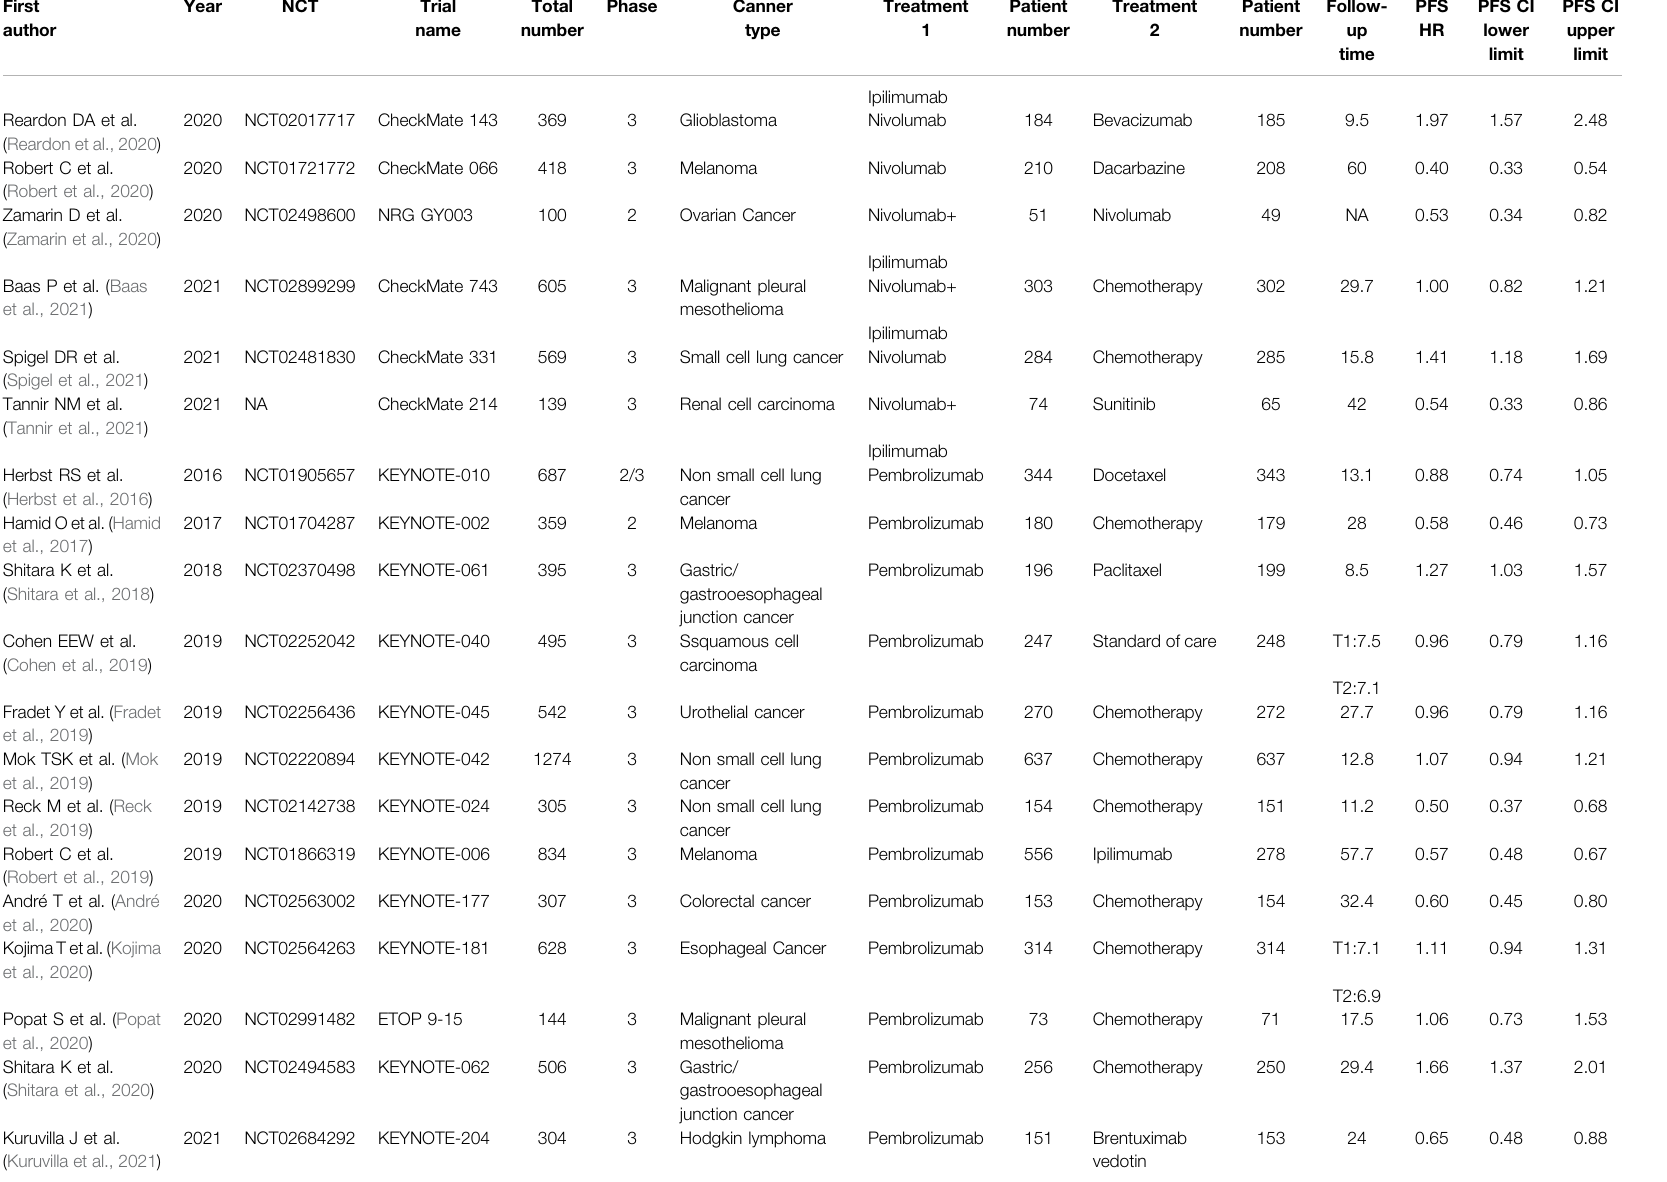
PFS = Progression-free survival. HR = Hazard ratio. CI = Con fi dence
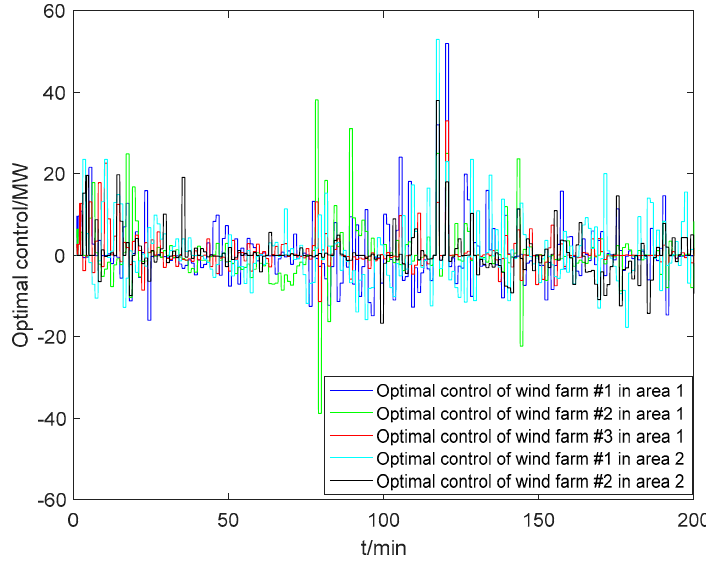
Figure 8. Optimal control applied to each wind farm by DMPC at each time-step.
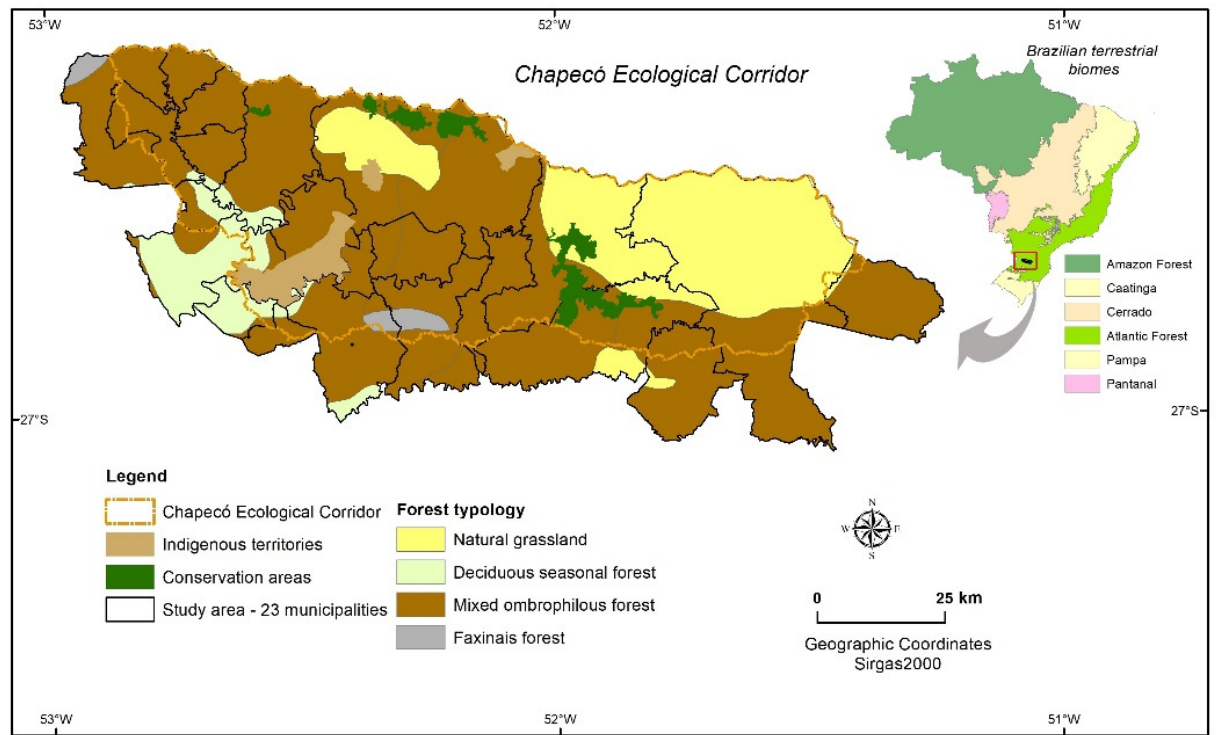
Figure 2. Forest tipology (Atlantic Forest biome) in CHapecó CE.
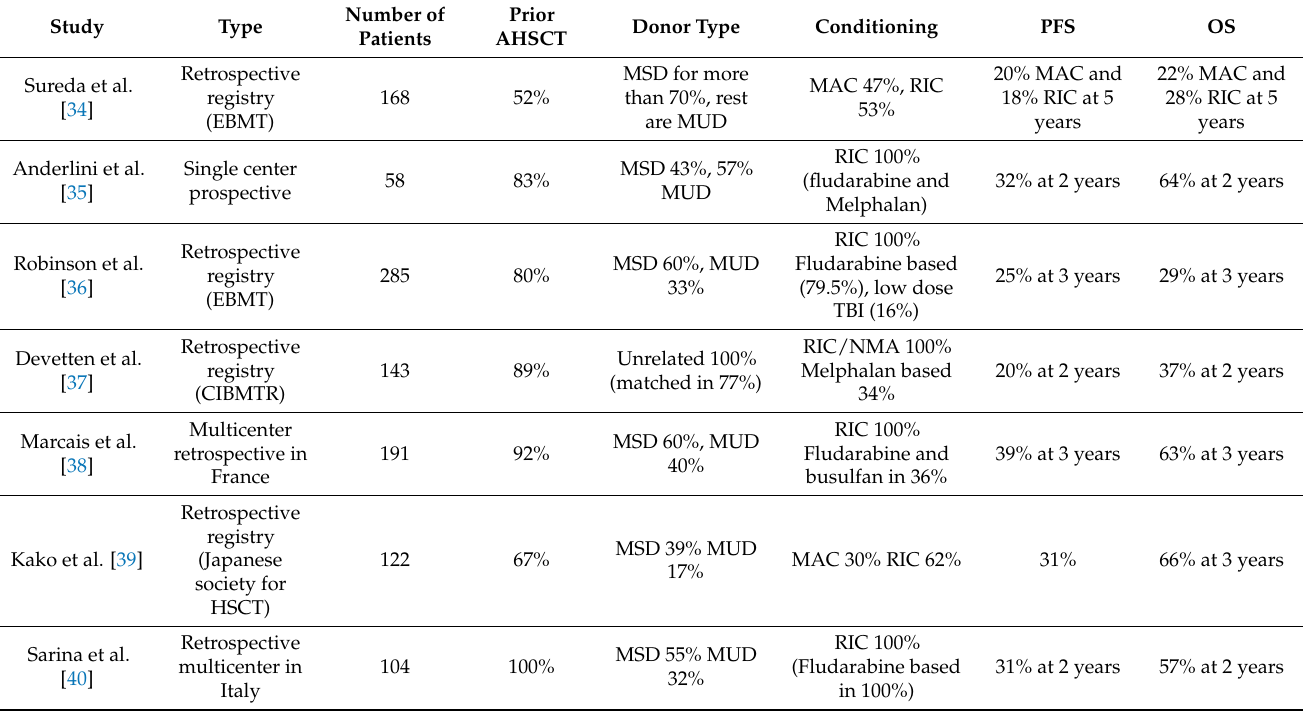
Table 1. Summary of the key studies evaluating the role of AlloHSCT in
------------------------------------------------
Strip out the pictures and quote the remaining data word for word.

● **Task result**
PFS = Progression-free survival. HR = Hazard ratio. CI = Con fi dence
Figure 8. Optimal control applied to each wind farm by DMPC at each time-step.
Figure 2. Forest tipology (Atlantic Forest biome) in CHapecó CE.
Table 1. Summary of the key studies evaluating the role of AlloHSCT in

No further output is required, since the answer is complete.